◆ Exercise 1 ◆
Transcribe the part of the server monitoring guide starting with "By selecting the" and going on through "to track them.".
◆ Exercise 2 ◆
In the server monitoring guide, what is active monitoring especially useful for?
◆ Exercise 3 ◆
Write the next part of the server monitoring guide, picking up after its last line.

◆ Document text ◆
Quality assurance requires a combination of proactive measures and efficient reactive protocols. With the proper balance, you can provide users excellent service and functionality on a server that’s available year-round. The only way to strike that equilibrium is to identify the most relevant server monitoring metrics.
But what could those be? That depends on your desired attributes, including those outlined in the Quality Maturity Model, and monitoring objectives. Still, there are a few health and performance metrics that QA engineers should always keep an eye on, no matter what.
By selecting the ideal server monitoring metrics from the outset, you can develop a performance baseline to use as a reference when health and performance issues inevitably arise.
In this brief guide, we'll look into why you should track these key metrics. Plus, you’ll get additional insights on their relevance and how to track them.
1. CPU Usage
One of the primary motivations for server monitoring is to keep an eye on infrastructure health and basic server performance. A critical part of that is the proactive diagnosis and mitigation of potential performance issues. The measurement of CPU and disk usage is central to these efforts. Hence, CPU usage is one of the most fundamental, commonly monitored performance metrics.
This metric is considered “host-based,” as it keeps a record of an individual machine’s ability to perform and remain stable. That said, monitoring CPU usage will entail a combination of passive and active monitoring. The latter is especially useful for controlled load testing, while the former collects measurements on the target during real traffic.
How To Measure CPU Utilization
Before you get started, you’ll need to:
- Select the particular drives you want to monitor.
- Determine where those drives are located.

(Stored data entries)
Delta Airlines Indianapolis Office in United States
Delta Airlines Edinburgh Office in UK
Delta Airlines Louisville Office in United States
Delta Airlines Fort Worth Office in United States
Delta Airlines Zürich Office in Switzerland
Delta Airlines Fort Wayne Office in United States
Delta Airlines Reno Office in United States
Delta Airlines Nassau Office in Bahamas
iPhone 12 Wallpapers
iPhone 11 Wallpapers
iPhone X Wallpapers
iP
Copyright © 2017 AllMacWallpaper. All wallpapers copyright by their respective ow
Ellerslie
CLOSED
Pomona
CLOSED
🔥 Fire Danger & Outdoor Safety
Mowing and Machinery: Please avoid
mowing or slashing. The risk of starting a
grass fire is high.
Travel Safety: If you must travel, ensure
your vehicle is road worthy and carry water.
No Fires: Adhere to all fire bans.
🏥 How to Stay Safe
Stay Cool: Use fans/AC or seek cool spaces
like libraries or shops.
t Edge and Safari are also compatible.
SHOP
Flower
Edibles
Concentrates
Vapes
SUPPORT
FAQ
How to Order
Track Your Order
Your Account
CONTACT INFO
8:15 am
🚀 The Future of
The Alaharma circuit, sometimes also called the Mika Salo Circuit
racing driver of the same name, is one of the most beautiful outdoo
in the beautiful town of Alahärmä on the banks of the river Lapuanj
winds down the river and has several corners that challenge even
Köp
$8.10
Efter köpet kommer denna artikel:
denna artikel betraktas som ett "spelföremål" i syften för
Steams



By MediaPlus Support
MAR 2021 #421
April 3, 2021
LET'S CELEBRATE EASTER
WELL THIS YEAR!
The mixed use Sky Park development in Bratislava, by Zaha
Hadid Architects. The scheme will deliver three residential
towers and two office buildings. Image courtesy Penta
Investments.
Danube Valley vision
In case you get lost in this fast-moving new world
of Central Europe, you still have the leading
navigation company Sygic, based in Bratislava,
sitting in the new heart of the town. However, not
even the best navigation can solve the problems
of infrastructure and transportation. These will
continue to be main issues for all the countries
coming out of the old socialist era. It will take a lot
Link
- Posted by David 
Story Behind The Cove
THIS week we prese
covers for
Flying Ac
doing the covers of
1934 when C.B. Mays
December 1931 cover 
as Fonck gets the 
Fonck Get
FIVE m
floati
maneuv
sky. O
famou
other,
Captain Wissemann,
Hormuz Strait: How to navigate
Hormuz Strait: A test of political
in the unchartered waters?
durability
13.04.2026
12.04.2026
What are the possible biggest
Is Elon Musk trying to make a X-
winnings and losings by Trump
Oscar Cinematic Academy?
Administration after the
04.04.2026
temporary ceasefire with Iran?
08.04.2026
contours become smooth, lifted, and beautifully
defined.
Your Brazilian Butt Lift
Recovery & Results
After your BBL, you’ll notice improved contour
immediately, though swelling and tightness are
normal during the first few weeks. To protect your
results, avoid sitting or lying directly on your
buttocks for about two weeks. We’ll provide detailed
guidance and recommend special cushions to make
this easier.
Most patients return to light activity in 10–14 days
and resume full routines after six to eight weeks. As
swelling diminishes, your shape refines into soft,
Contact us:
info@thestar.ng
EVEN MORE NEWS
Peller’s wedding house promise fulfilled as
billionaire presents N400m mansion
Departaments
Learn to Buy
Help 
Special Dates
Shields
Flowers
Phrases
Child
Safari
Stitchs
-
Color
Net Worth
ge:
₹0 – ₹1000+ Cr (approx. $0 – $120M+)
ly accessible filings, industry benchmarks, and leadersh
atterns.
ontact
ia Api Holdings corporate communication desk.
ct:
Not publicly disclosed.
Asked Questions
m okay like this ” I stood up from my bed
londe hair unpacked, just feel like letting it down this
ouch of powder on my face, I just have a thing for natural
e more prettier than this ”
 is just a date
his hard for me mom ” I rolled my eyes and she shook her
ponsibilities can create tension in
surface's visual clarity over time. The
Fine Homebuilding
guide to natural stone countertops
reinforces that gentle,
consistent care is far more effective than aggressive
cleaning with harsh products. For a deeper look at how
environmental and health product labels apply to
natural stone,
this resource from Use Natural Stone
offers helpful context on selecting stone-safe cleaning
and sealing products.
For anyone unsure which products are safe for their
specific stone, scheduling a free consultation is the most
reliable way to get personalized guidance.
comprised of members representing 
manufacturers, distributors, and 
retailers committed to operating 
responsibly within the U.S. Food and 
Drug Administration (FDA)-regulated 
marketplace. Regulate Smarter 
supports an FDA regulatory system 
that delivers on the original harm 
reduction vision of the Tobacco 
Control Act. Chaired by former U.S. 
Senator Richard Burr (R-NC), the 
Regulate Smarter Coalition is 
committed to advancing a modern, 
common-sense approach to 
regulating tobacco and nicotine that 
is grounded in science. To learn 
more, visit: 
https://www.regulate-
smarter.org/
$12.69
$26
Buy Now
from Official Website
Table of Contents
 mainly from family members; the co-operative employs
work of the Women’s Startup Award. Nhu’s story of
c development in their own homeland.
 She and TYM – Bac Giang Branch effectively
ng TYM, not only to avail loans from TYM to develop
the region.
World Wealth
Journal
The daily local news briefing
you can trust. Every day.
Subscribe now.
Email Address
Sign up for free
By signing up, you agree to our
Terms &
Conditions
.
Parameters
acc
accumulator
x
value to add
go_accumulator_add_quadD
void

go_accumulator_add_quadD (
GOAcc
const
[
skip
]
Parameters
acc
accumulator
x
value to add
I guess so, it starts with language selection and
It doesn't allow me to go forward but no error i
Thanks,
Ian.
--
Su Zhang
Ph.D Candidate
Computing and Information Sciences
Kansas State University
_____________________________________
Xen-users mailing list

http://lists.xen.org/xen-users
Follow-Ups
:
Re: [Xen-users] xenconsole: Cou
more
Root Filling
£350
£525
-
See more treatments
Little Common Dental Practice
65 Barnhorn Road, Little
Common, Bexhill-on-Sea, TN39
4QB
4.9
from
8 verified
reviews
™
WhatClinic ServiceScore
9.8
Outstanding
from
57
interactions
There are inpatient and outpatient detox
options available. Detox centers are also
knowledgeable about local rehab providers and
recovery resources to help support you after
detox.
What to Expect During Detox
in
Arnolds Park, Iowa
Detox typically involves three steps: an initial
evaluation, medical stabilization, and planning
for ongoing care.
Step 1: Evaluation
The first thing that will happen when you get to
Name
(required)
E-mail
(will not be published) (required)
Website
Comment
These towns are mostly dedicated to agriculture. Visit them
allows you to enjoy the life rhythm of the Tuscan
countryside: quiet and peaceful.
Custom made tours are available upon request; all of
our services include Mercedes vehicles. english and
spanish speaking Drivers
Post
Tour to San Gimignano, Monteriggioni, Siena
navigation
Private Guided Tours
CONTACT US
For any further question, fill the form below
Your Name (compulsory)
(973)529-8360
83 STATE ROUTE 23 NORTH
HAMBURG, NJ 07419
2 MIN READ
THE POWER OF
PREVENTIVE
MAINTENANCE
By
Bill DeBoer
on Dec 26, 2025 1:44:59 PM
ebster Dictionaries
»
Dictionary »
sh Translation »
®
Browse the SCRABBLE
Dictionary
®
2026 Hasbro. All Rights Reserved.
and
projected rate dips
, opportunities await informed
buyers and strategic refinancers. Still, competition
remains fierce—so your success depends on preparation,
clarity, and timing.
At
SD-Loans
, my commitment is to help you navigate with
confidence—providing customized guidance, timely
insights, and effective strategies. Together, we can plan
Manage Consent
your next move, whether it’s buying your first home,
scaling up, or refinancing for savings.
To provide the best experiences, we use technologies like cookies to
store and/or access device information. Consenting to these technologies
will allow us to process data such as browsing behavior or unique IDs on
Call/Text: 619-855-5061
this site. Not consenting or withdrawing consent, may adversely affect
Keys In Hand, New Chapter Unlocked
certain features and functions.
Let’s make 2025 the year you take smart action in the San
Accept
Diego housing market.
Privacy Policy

◆ Expected output 1 ◆
By selecting the ideal server monitoring metrics from the outset, you can develop a performance baseline to use as a reference when health and performance issues inevitably arise.
In this brief guide, we'll look into why you should track these key metrics. Plus, you’ll get additional insights on their relevance and how to track them.

◆ Expected output 2 ◆
Controlled load testing.

◆ Expected output 3 ◆
- Make sure your data collector has access to your computer’s processes.
Once you’ve got that all setup, you’ll need to determine the sample rate at which you want to track these metrics. For example, you could measure CPU usage every 30 seconds or one minute.
There are a few different ways to track CPU usage, such as using your task manager or a command like wmic CPU get load percentage for Windows systems. However, when you’re trying to get a bird’s eye view of your server, it’s best to display this data on a dashboard.
Remember: CPU performance is influenced by hardware conditions, such as CPU temperature and fan speed. You may want to monitor these factors alongside the utilization (represented as a percentage) in these two states, ignoring idle.
|Busy||During this time, the CPU is executing a task.|
|I/O||This state isn’t busy, but it’s not idle either. Instead, the CPU could be waiting|
on an I/O operation to execute a task, typically by waiting to output data or receive data.
Two key things you’ll want to monitor closely include Privileged Time and User Time, as the sum of these two will give you Processor Time, each defined as follows:
- Privileged Time: Percent of time processors use to execute non-user processes (i.e., kernel processes)
- User Time: Percent of time that processors use to execute user processes (e.g., command shell, email server, compiler)
- Processor Time: Total amount of time the CPU was busy
Keep in mind that exceeding 100% doesn’t always mean that a system is overloaded. For example, if you have a multiprocessor system, this just means that the sum of the two or more CPUs is greater than 100% (e.g., 50% and 60%). Watch their individual performances to maintain system health.
Along with CPU and disk utilization, waits are also considered essential in infrastructure health and performance monitoring.
Waits help inform you of how efficiently tasks are executed and alert you of any possible bottlenecks. But merely knowing the waits won’t do you any good. You’ll need to do additional research to identify the exact performance problem.
High waits are okay in bursts because you might have some intensive tasks running, but anything more than that is usually a cause for concern.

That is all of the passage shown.